> **Text excerpt**
►

Being a Ghost – It’s a Thriller

The audio version of “Being a Ghost – It’s a Thriller” appears below, just hit play.

 

 

I’ve never really thought about ghost writing before. Well, that’s not true, I have thought about it, just not very seriously. It was while reading The Ghost by Robert Harris a few years back. Great book by the way, you should read it. The movie? Meh. Anywho…while I was reading the book it occurred to me that it might be kind of fun to dive into someone else’s soul and try and figure out exactly what makes them tick on whatever level it was they were trying to achieve with their particular project.

 

In the case of The Ghost, the main character is a ghostwriter who writes biographies for small time celebrities. That seems kind of boring to me, and I dismissed it straight away. It doesn’t seem like any real fun could come out of getting into someone’s actual life. But, being able to infiltrate someone else’s fiction ideas while trying to create some kind of symbiosis with another would be author could be very entertaining indeed. Then I finished the book and those thoughts just went away.

 

Recently, I fell into a project whereby one of those would be authors made contact and asked if I’d be interested in putting a rough story into some kind of readable form. I figured “what the hell”, I was bored with my own stuff at that moment and needed a distraction. Now, this person isn’t exactly what you’d call communicative – which I suppose is the whole reason he/she (I have no idea which, as this person always refers to him/herself as “we”) is going with a ghostwriter in the first place. I’m provided very little in terms of substantive content to operate on and the emails we shoot back and forth are very word heavy on my part and very cryptic on theirs. I was given a one page sheet entitled “background” and a couple of chapters consisting of about three pages each (when I was done each chapter was about 30 pages) which were not poorly written, just lacking in any kind of filler or character development.

 

Even though this person contacted me, I had to compete against some other authors in order to get the gig. So, to be totally honest, I really didn’t invest myself in the story at first – in fact, it just kind of rolled out of my head and my attitude was “if I get it, great. If not, screw this person.” I submitted what I wrote and got this response:

 

“We love what you did with it. Still reviewing other authors.”

 

That was it – nothing else.

 

I sat looking at the words indignantly. If “they” loved it – then what the fuck is with this “other authors” crap? If you love it, you love it – I should be in. Then I did something that is so diametrically opposed to my shitty attitude, that even I was amazed. In my mind, I basically begged for the job, by asking if there was anything “they” wanted changed, or edited. Keep in mind this is like, no money really, and heaven only knows if it’s going to really be published (I was assured it would be), so there’s not much at stake. But, that doesn’t matter; I wanted to do this thing.

 

I got this response:

 

“No. No changes needed.”

 

Oh, well, hell, thanks for that. So, I waited. Months. In fact, my self-righteousness and ego subsided and I forgot about the project altogether.

◄

> **Exercise instructions**
Continue the essay on ghostwriting, picking up after its final sentence. The entries that follow are not required for this work.

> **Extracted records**
►

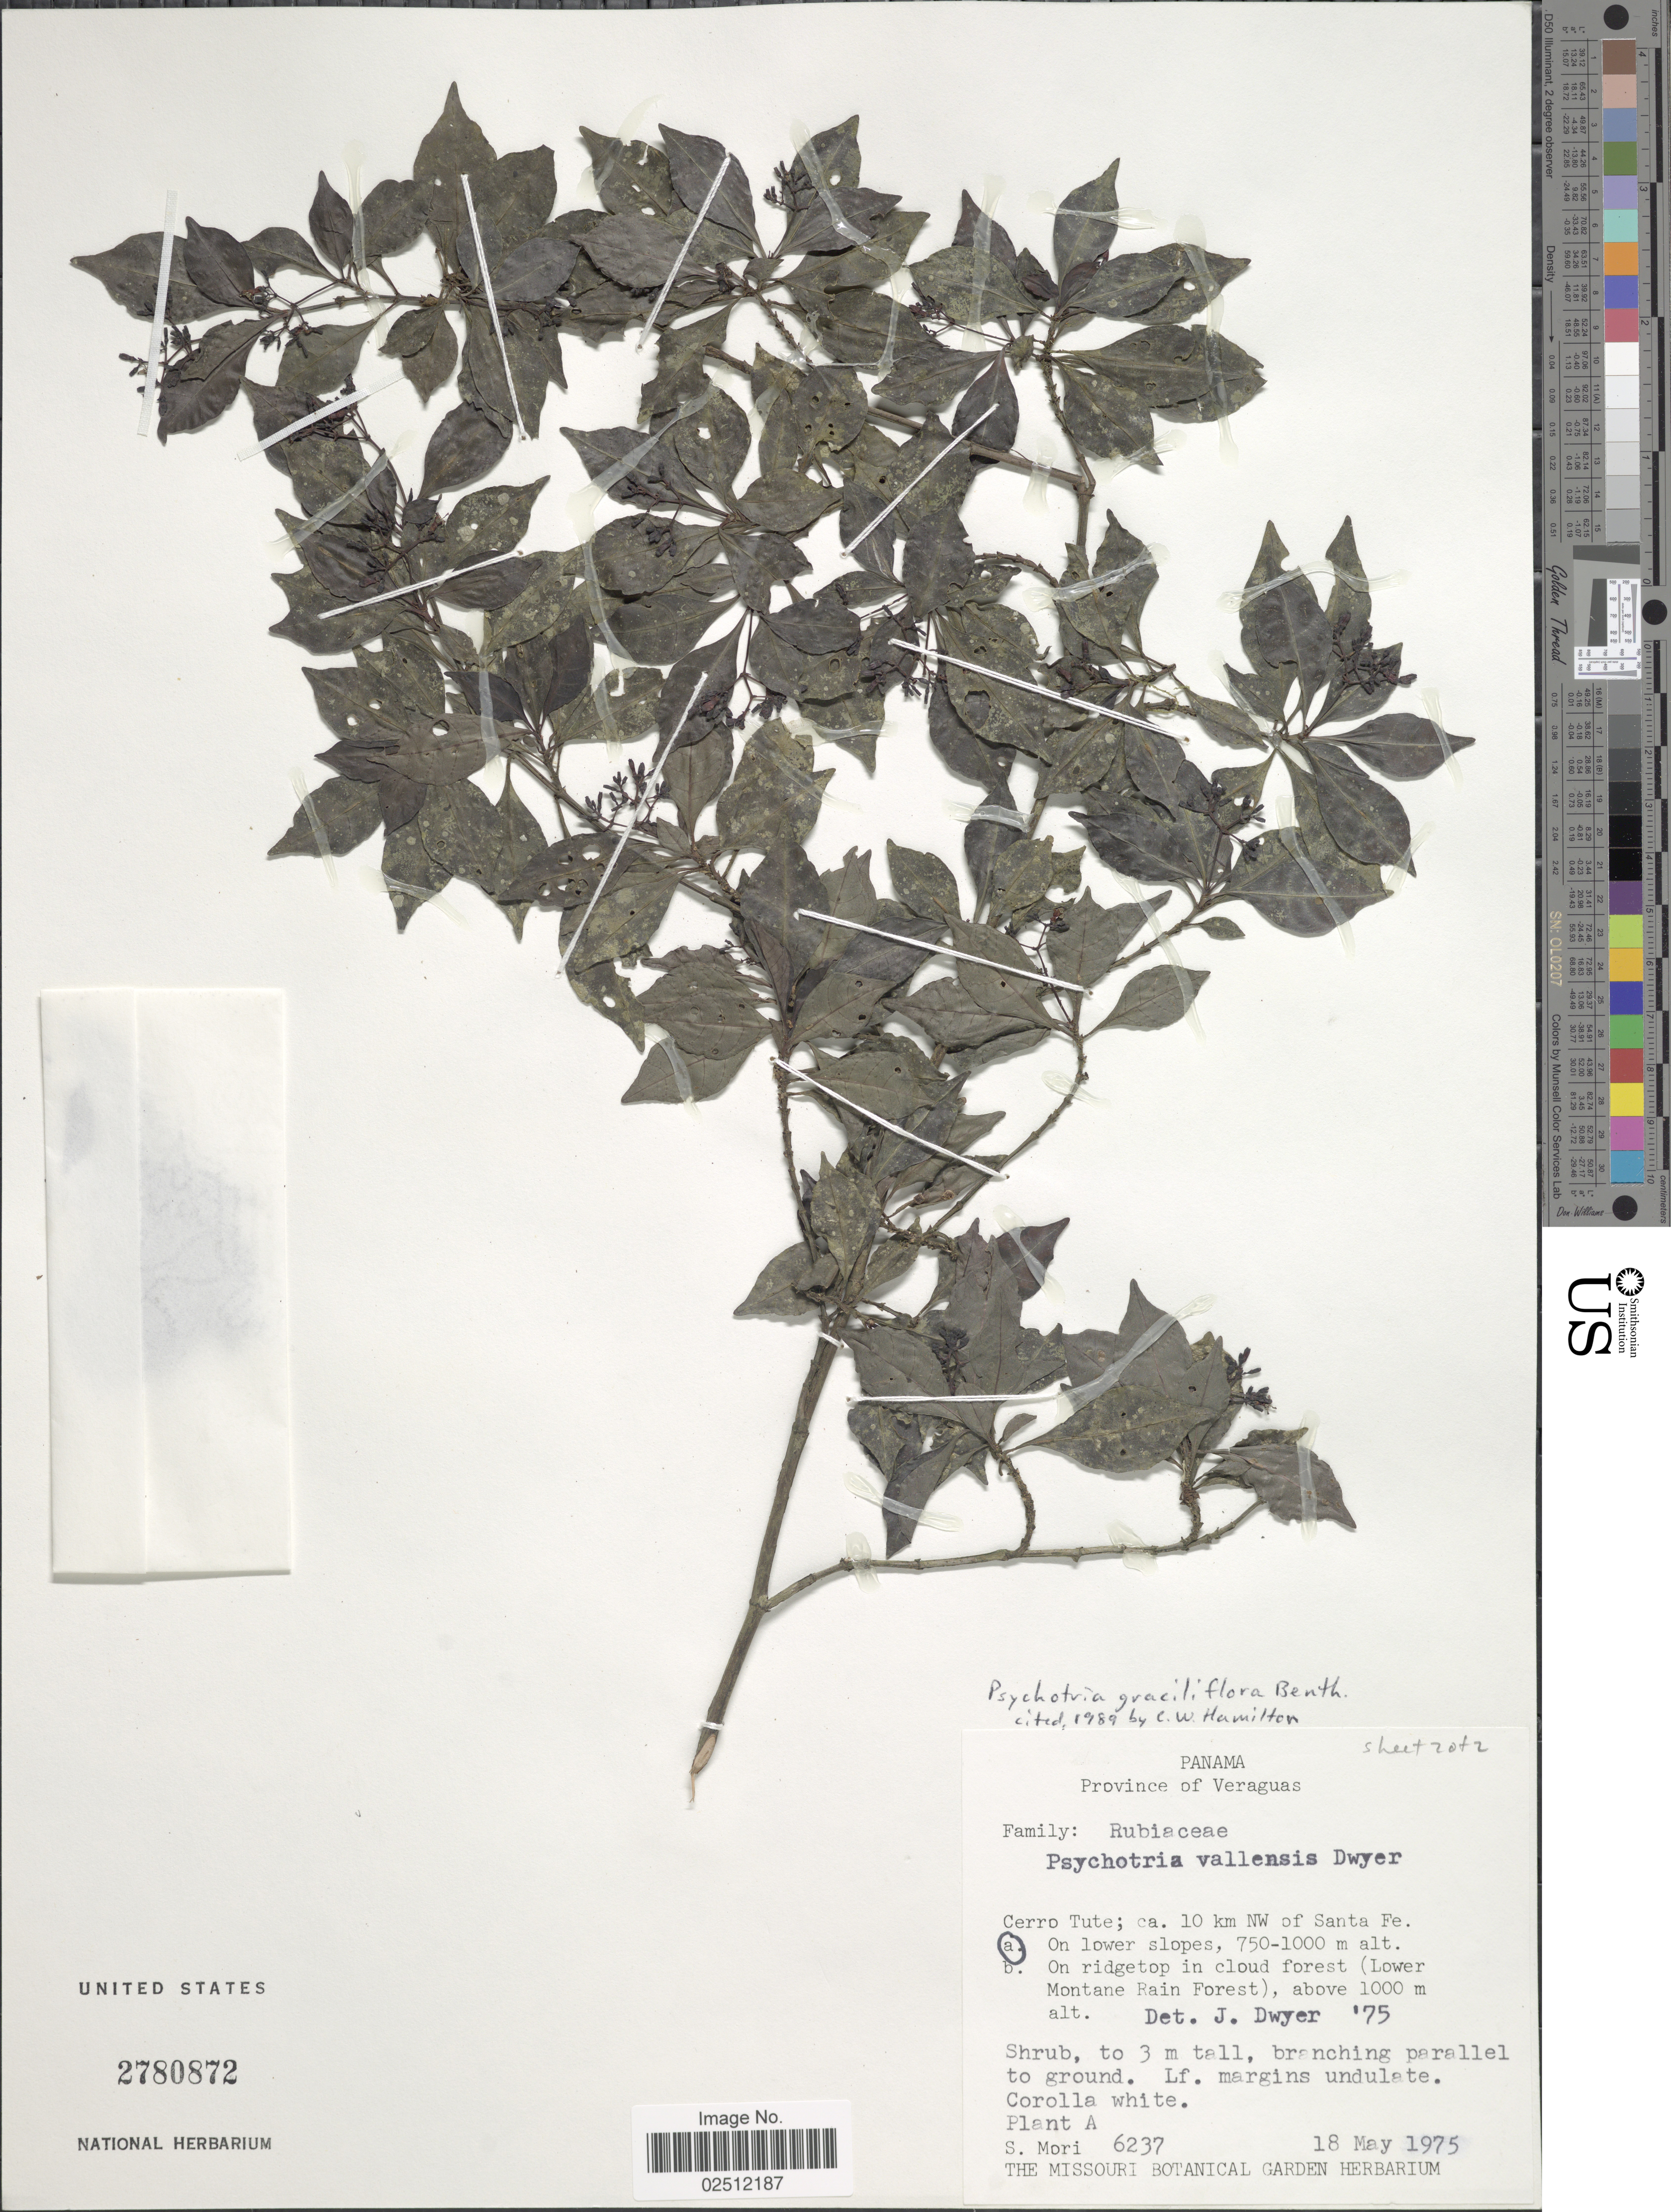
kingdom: Plantae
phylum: Tracheophyta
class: Magnoliopsida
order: Gentianales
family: Rubiaceae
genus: Psychotria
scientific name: Psychotria graciliflora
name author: Benth.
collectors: S. Mori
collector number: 6237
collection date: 1975-05-18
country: Panama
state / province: Veraguas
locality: Cerro Tute; ca. 10 km NW of Santa Fe, On lower slopes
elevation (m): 750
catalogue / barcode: US 2780872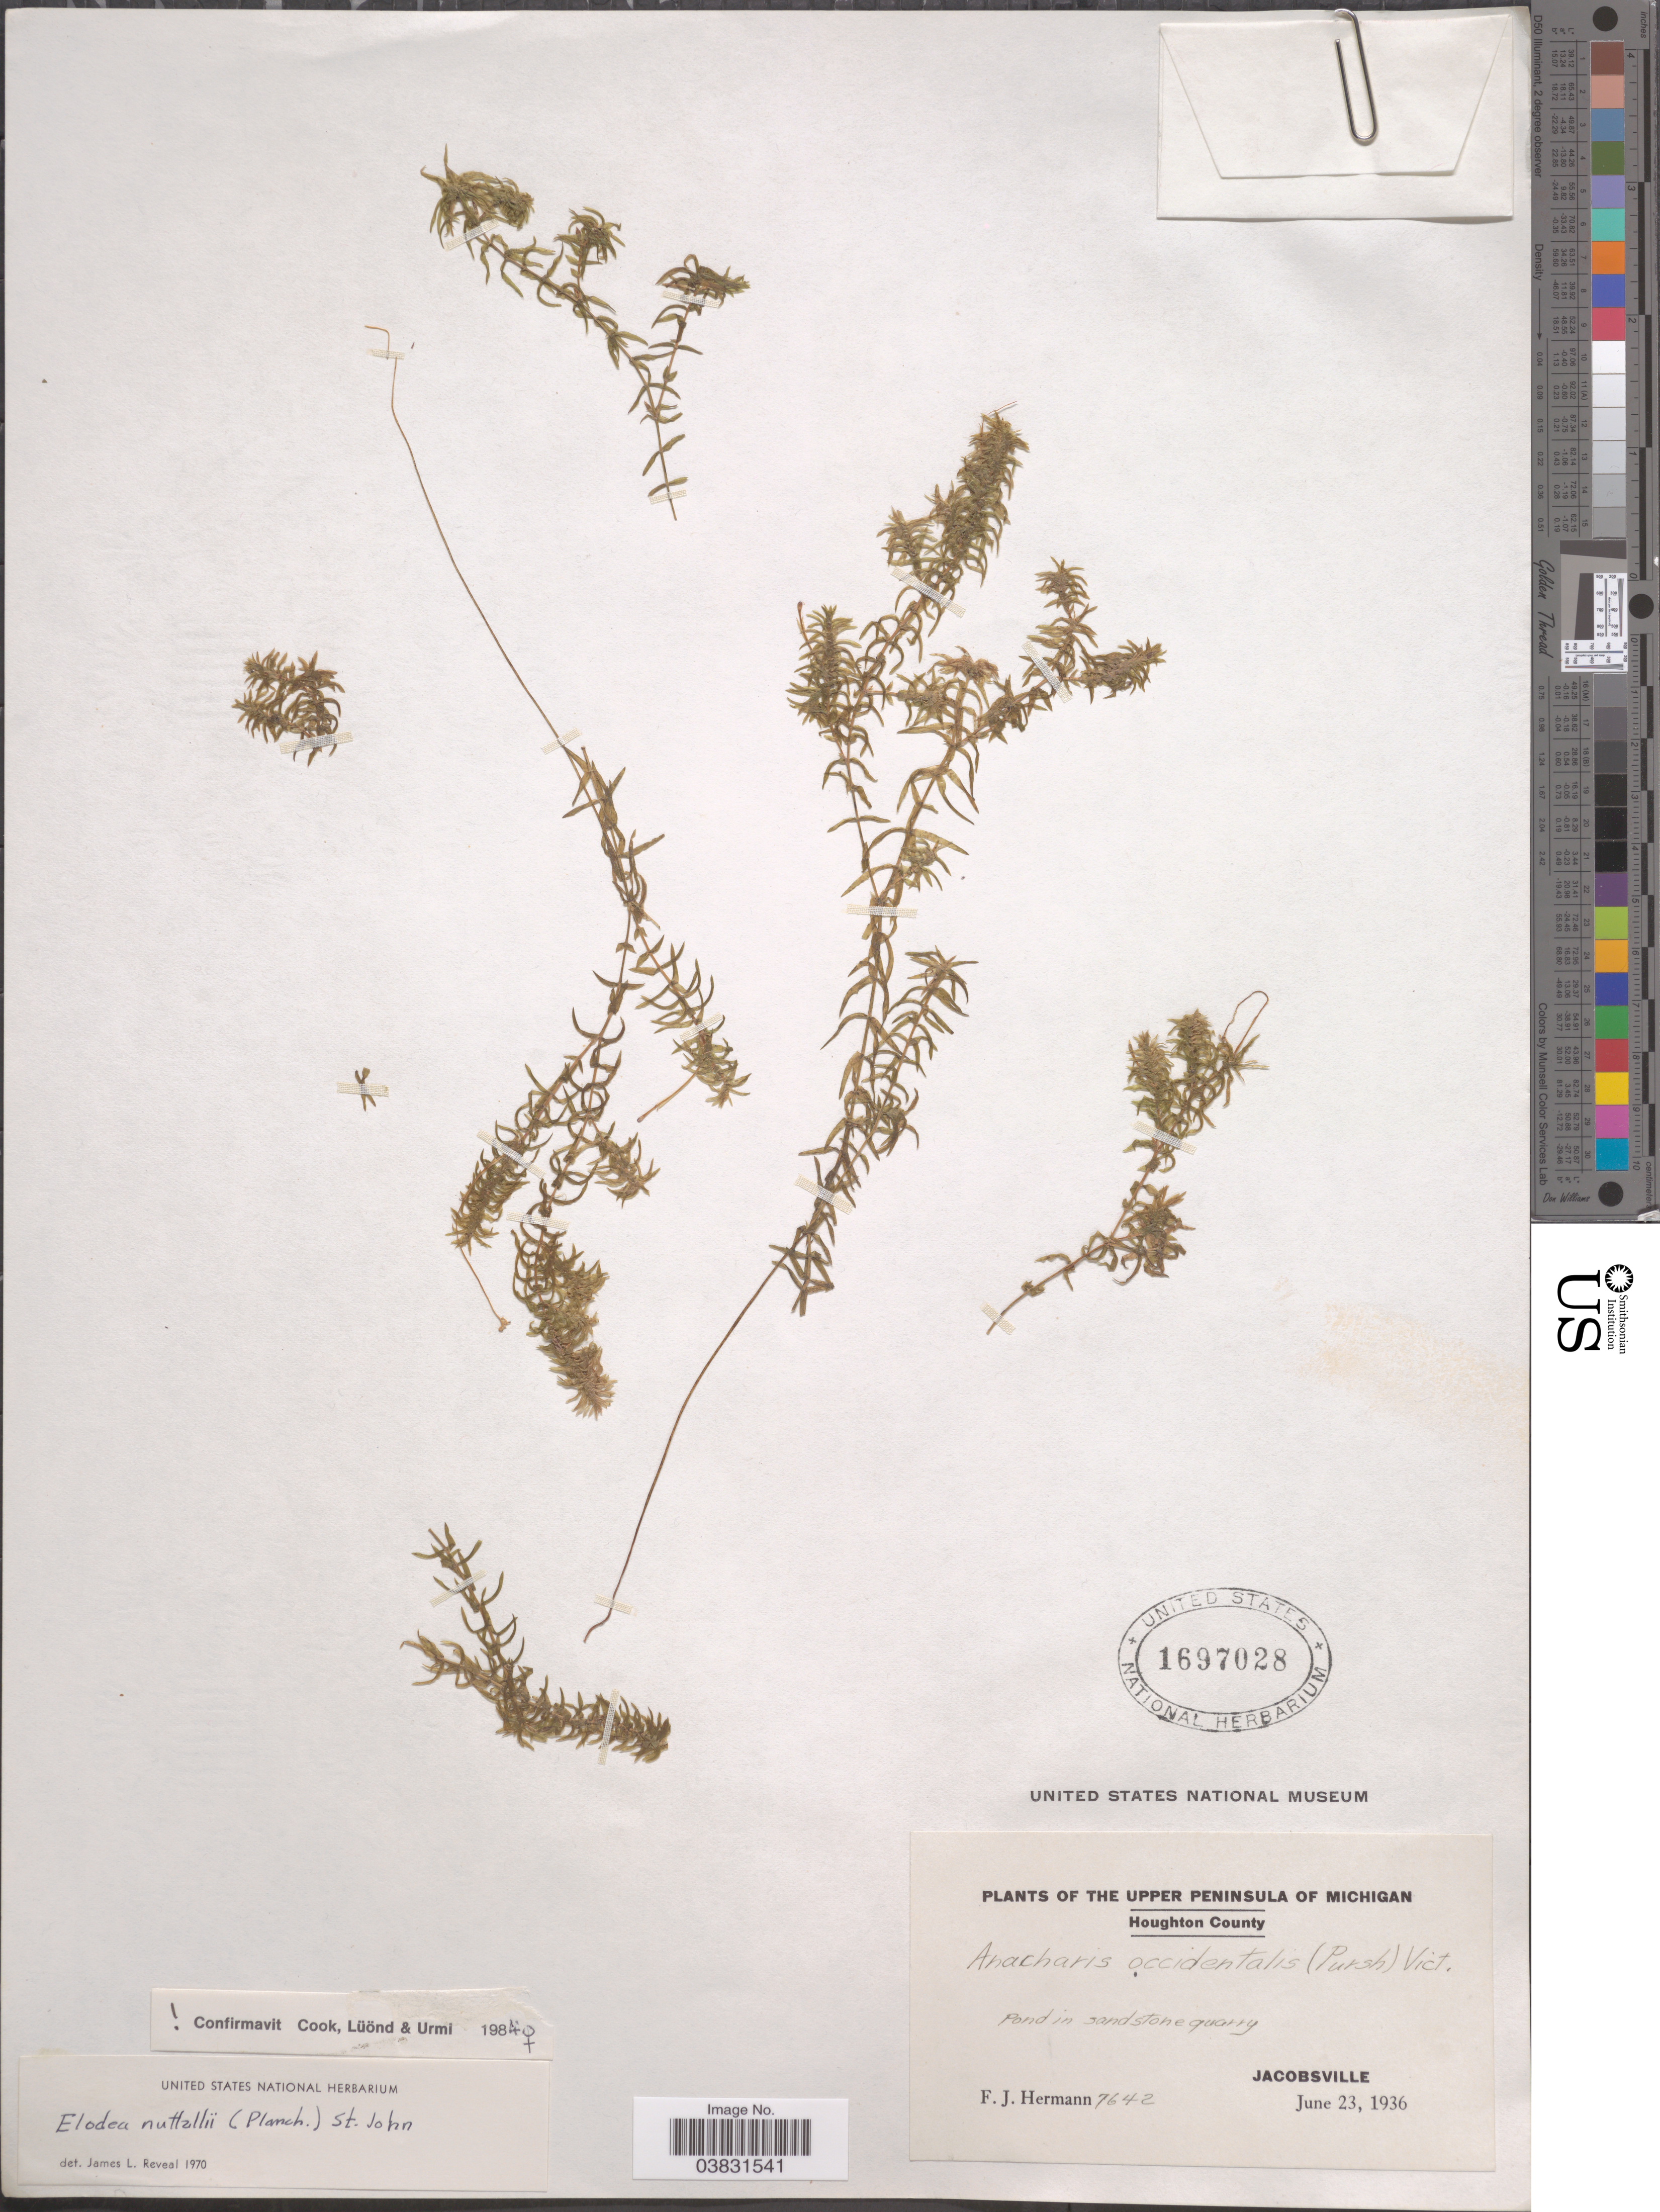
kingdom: Plantae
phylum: Tracheophyta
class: Liliopsida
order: Alismatales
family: Hydrocharitaceae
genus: Elodea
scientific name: Elodea nuttallii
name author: (Planch.) H. St. John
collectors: F. Herman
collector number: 7642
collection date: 1936-06-23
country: United States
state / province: Michigan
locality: The upper peninsula of Michigan. Houghton County. Jacobsville.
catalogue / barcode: US 1697028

◄

> **Task response**
 

Then I got an email with “Remember Us?” in the subject line. It was asking for another chapter. A little shiver went through me. I went back and read what I had written for the first few chapters. Suddenly, I really wanted to know where this story was going.

 

It’s hard to explain this kind of thrill. I always refer to writing a story as the same kind of excitement that comes from reading one, because you never really know where it’s going or how it will end. But, the one thing remaining constant is that it’s your brain the stuff is coming from, so the continuity is always there. This, – this was something completely different – it was an amalgam of the fun of reading and the thrill of writing, all wrapped up in a hot little package.

 

For the first time in ages, I blocked out a chunk of time, told everyone in the family to go to Hell for a while, and I wrote the fuck out of that chapter. I stopped once to get another cup of Dark Magic, but that was it – I even held my bladder until the chapter was finished. I did like, three edits – all spelling. I read it once, and only once and hit the send button.

 

My mysterious friend doesn’t have the latest version of Word, something I’d forgotten over the months, so he/she (“they” rather), didn’t get it on the first shot. I had to re-format. Can I tell you? I nearly exploded when it didn’t go through the first time. I was so anxious for “them” to see it. Especially, since the “client” I guess you would call “them”, used the phrase “dying to read it”, when requesting the format change. I changed that format and sent it so quickly I thought the enter button on my Mac would request some time off.

 

“They” loved it.

 

So, now I wait, impatiently for the next chapter. I have no idea why I find this so exciting. The only near parallel I can draw is its like some kind of intellectual voyeurism. Trying to figure out what it is someone else’s mind is creating almost as it’s happening is a crazy, crazy feeling – and, apparently getting it right is a high I cannot explain. I imagine it may be the same kind of rush people get when they watch other people…you know, do it. It’s so intimate and something you are not usually privy to. Hell, I’m a horror show when I’m writing; I want NOBODY to see anything until I’m finished. My poor wife Amy has been abused so badly whilst looking over my shoulder when I’m in the zone, that’s its embarrassing – especially when I was finishing up 5 Tales for the e-book.

 

I could never do it. I would never be able to say to someone – “Here’s some ideas for a story – have at it.” It’s just not in my nature, its far too personal. But, damn, I’ll tell ya; if you have some good ideas and want them written out – call me, maybe.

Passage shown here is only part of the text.